- [Directions for this task] In the article about Apple's change to ad targeting on iOS, what system has Apple proposed as a replacement for IDFA?

- [Text excerpt]
*****

OAKLAND – Apple’s decision to rip up the fabric of ad targeting on iOS devices will have big repercussions, forcing businesses to change both their revenue mode and their user experience.
That is according to one executive whose company is now having to help app owners through the turbulence.
The tech company is due to change its Identifier for Advertisers (IDFA), which advertisers use to identify iOS devices so they can deliver customized advertising, to a default opt-in.
One Forrester analyst expects 70% of iPhone users may decide not to opt in.
In this video interview with Beet.TV, AppsFlyer‘s US president and GM Brian Quinn says the impact will be wide-ranging.
Free under fire
Quinn says makers of free, ad-supported apps are going to be up-ended, whilst paid-for, ad-free apps will be left in a calmer state.
“To pay for engineering and to pay development of their companies and of their products, they monetize users,” says Quinn. “That’s at risk in a big way.
“So some companies are thinking about their business models and what they’re building and why. Others are considering how they’re going to adapt to targeting if they’re unable to use user level identifiers.
“They’re looking at how they’re going to optimize. They’re looking at how they’re going to measure and attribute users.”
Recalibrating user journeys
Companies aren’t just having to re-examine their business models. Even many of those which are not or cannot do so are having to redesign their user flows to ensure continuity of user data.
Apple has actually proposed replacing IDFA with a system called SKAdNetwork, which aims to provide conversion data to advertisers but without revealing any user-level or device-level data. Quinn says that makes for difficulties.
“It’s not very granular. It’s going to need a lot of improvement to get to the viability that marketers would expect. And so, we see and we’re helping our customers think about additional flows, so maybe bringing users into mobile from email campaigns; maybe bringing users into mobile from more web campaigns.
“It would move privacy in the right direction, but the user experience would certainly suffer in the short term.”
Quinn thinks companies may attempt workarounds by bringing users into mobile from email or web campaigns, or by having their apps actually direct users out to websites.
Not so fast
Apple had been due to make the change in this month’s iOS 14 release, but has delayed the change to early 2021 amid industry concern.
Still, Quinn and others think the move has been rushed. And many will fear that Apple is normally a company known for doing things its own way, without consultation.
“By announcing such a drastic change over a short period of time, it’s quite disruptive and it’s very hard for developers and their partners to collaborate on solutions,” Quinn says.
“This delay by Apple to push this out until early next year is, in part, a recognition that they need to work with the rest of the stakeholders in the industry to affect this change.”
Quinn’s AppsFlyer is a nine-year-old mobile attribution and analytics company headquartered in Israel that aims to help businesses measure campaigns, fight fraud and segment first-party data to understand journeys across devices.
Quinn says the company has around 1,000 global employees across 18 offices.
That’s where we’re focused now,” he says, “- extending the use of attribution data across the enterprise.”

*****

- [Study material]
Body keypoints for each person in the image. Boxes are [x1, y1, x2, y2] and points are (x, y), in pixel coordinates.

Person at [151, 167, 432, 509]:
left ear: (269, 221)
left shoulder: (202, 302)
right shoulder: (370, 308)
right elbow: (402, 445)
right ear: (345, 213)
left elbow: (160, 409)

*****

- [Response below] SKAdNetwork